Please print, exactly, only the lines in the entries below from the line that has "root of tail: (889, 379)" through the line that has "right hip: (253, 310)". Pictures don't go in.

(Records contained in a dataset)
○ ○ ○

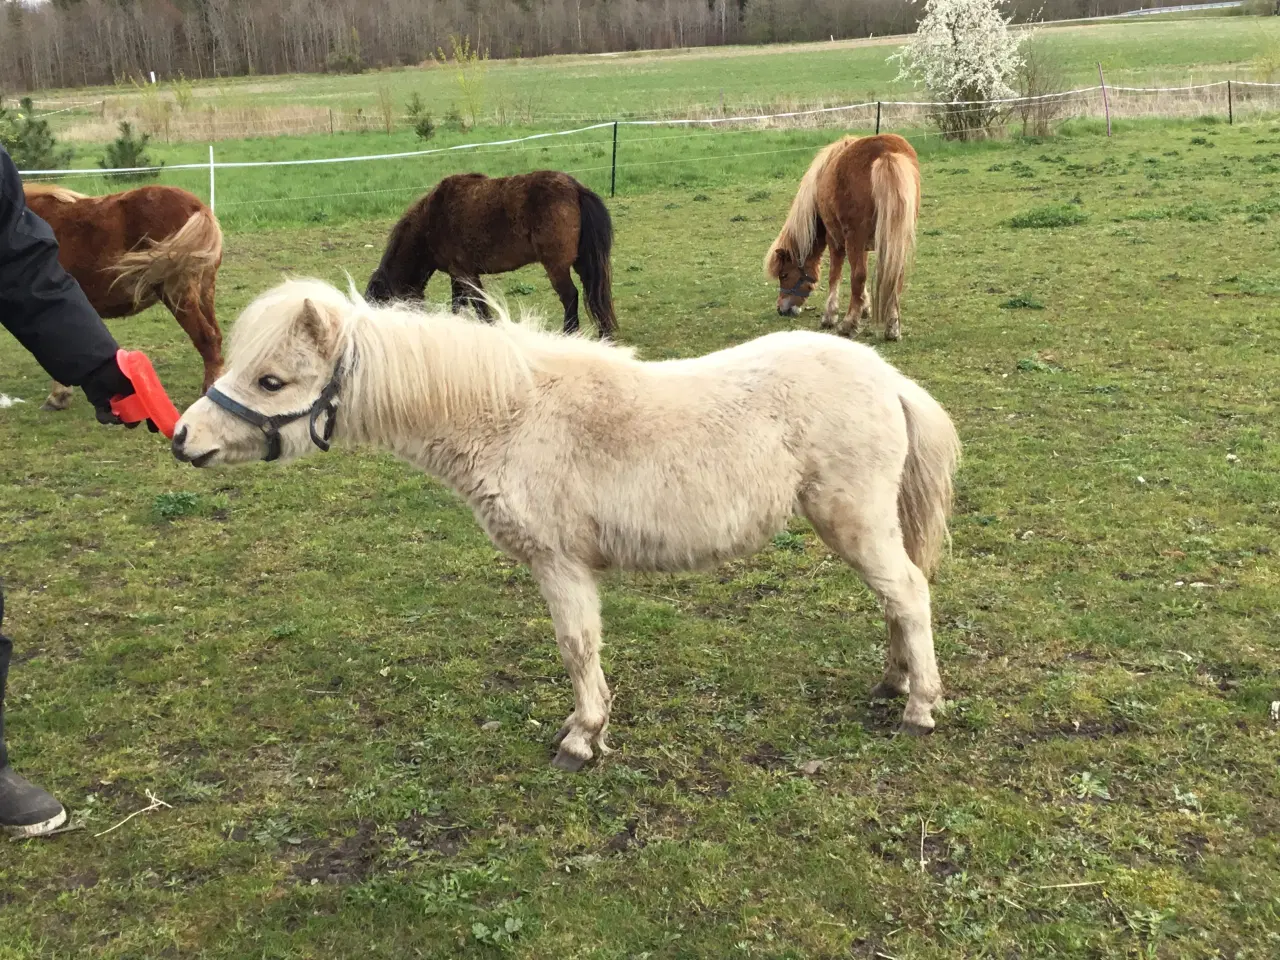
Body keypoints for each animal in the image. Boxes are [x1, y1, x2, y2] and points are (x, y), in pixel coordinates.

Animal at [23, 181, 224, 407]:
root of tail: (197, 207)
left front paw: (57, 396)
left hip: (178, 295)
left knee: (207, 339)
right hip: (205, 292)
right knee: (216, 336)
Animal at [175, 280, 962, 773]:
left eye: (272, 380)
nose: (184, 438)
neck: (509, 416)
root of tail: (889, 379)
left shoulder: (558, 564)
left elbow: (577, 648)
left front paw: (582, 739)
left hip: (852, 522)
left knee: (909, 593)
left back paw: (919, 707)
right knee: (897, 598)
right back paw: (893, 681)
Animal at [363, 171, 616, 340]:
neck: (431, 219)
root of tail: (576, 189)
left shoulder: (466, 274)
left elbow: (481, 308)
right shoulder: (458, 275)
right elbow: (458, 306)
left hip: (557, 267)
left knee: (570, 297)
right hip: (582, 263)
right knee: (594, 293)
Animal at [762, 135, 926, 343]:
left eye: (783, 275)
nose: (781, 309)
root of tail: (886, 152)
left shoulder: (836, 239)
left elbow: (835, 275)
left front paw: (830, 316)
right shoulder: (863, 244)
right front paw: (865, 307)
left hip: (855, 237)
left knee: (858, 276)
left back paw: (848, 325)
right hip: (895, 241)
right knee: (895, 276)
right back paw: (892, 328)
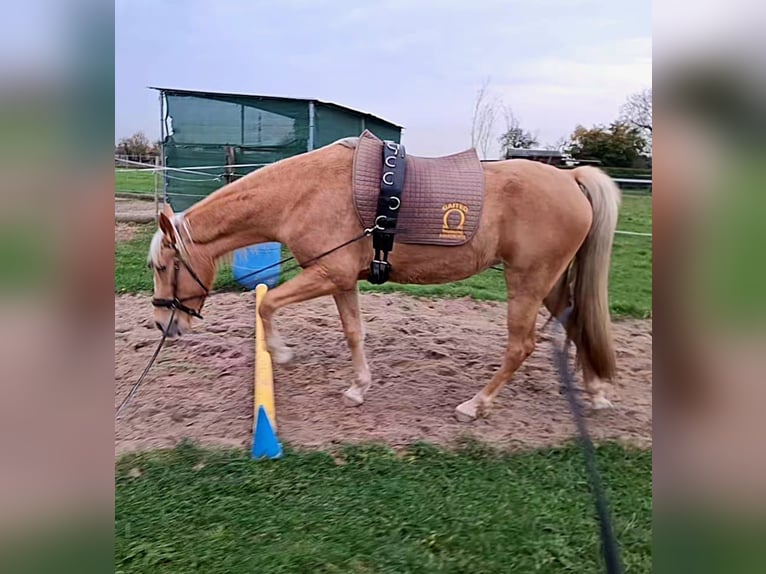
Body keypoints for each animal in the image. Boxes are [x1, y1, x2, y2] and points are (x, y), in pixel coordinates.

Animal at [148, 136, 621, 421]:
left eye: (162, 267)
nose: (164, 325)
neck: (303, 192)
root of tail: (570, 177)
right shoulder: (342, 280)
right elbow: (354, 332)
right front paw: (359, 388)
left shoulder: (327, 273)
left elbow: (266, 303)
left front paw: (280, 353)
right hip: (549, 283)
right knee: (575, 320)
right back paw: (596, 392)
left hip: (527, 281)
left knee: (521, 346)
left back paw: (476, 404)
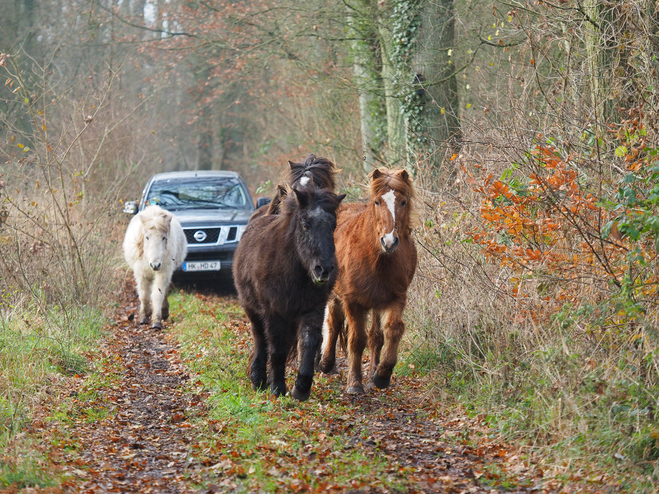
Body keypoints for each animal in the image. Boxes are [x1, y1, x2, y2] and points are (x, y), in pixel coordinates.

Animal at [232, 181, 346, 402]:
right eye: (305, 225)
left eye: (333, 226)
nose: (324, 269)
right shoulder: (273, 313)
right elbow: (277, 349)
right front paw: (277, 387)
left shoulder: (313, 310)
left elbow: (309, 343)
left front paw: (301, 388)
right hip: (253, 310)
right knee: (260, 339)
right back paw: (259, 379)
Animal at [320, 169, 418, 394]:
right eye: (377, 202)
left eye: (403, 202)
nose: (389, 242)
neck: (377, 259)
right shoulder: (353, 302)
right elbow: (356, 340)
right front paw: (354, 383)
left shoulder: (396, 298)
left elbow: (393, 330)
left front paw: (382, 375)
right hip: (335, 294)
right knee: (334, 323)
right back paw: (326, 363)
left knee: (375, 336)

○ ○ ○

RESULT FOR THIS TASK:
root of tail: (889, 379)
left shoulder: (558, 564)
left elbow: (577, 648)
left front paw: (582, 739)
left hip: (852, 522)
left knee: (909, 593)
left back paw: (919, 707)
right knee: (897, 598)
right back paw: (893, 681)
Animal at [363, 171, 616, 340]:
neck: (431, 219)
root of tail: (576, 189)
left shoulder: (466, 274)
left elbow: (481, 308)
right shoulder: (458, 275)
right elbow: (458, 306)
left hip: (557, 267)
left knee: (570, 297)
right hip: (582, 263)
right knee: (594, 293)
Animal at [762, 135, 926, 343]:
left eye: (783, 275)
nose: (781, 309)
root of tail: (886, 152)
left shoulder: (836, 239)
left elbow: (835, 275)
left front paw: (830, 316)
right shoulder: (863, 244)
right front paw: (865, 307)
left hip: (855, 237)
left knee: (858, 276)
left back paw: (848, 325)
right hip: (895, 241)
right knee: (895, 276)
right back paw: (892, 328)
Body keypoints for each animal in the image. Boxes are [x1, y1, x2, y2] and points are (x, y), in pixel coordinates.

Animal at [148, 136, 621, 421]:
left eye: (162, 267)
nose: (164, 325)
neck: (303, 192)
root of tail: (570, 177)
right shoulder: (342, 280)
right elbow: (354, 332)
right front paw: (359, 388)
left shoulder: (327, 273)
left elbow: (266, 303)
left front paw: (280, 353)
right hip: (549, 283)
right knee: (575, 320)
right back paw: (596, 392)
left hip: (527, 281)
left knee: (521, 346)
left back paw: (476, 404)
Body keypoints for each animal in the image. Boxes are [x1, y1, x2, y2] and points are (x, y), in pixel coordinates.

Animal at [232, 181, 346, 402]:
right eye: (305, 225)
left eye: (333, 226)
nose: (324, 269)
right shoulder: (273, 313)
right elbow: (277, 349)
right front paw: (277, 387)
left shoulder: (313, 310)
left elbow: (309, 343)
left front paw: (301, 388)
right hip: (253, 310)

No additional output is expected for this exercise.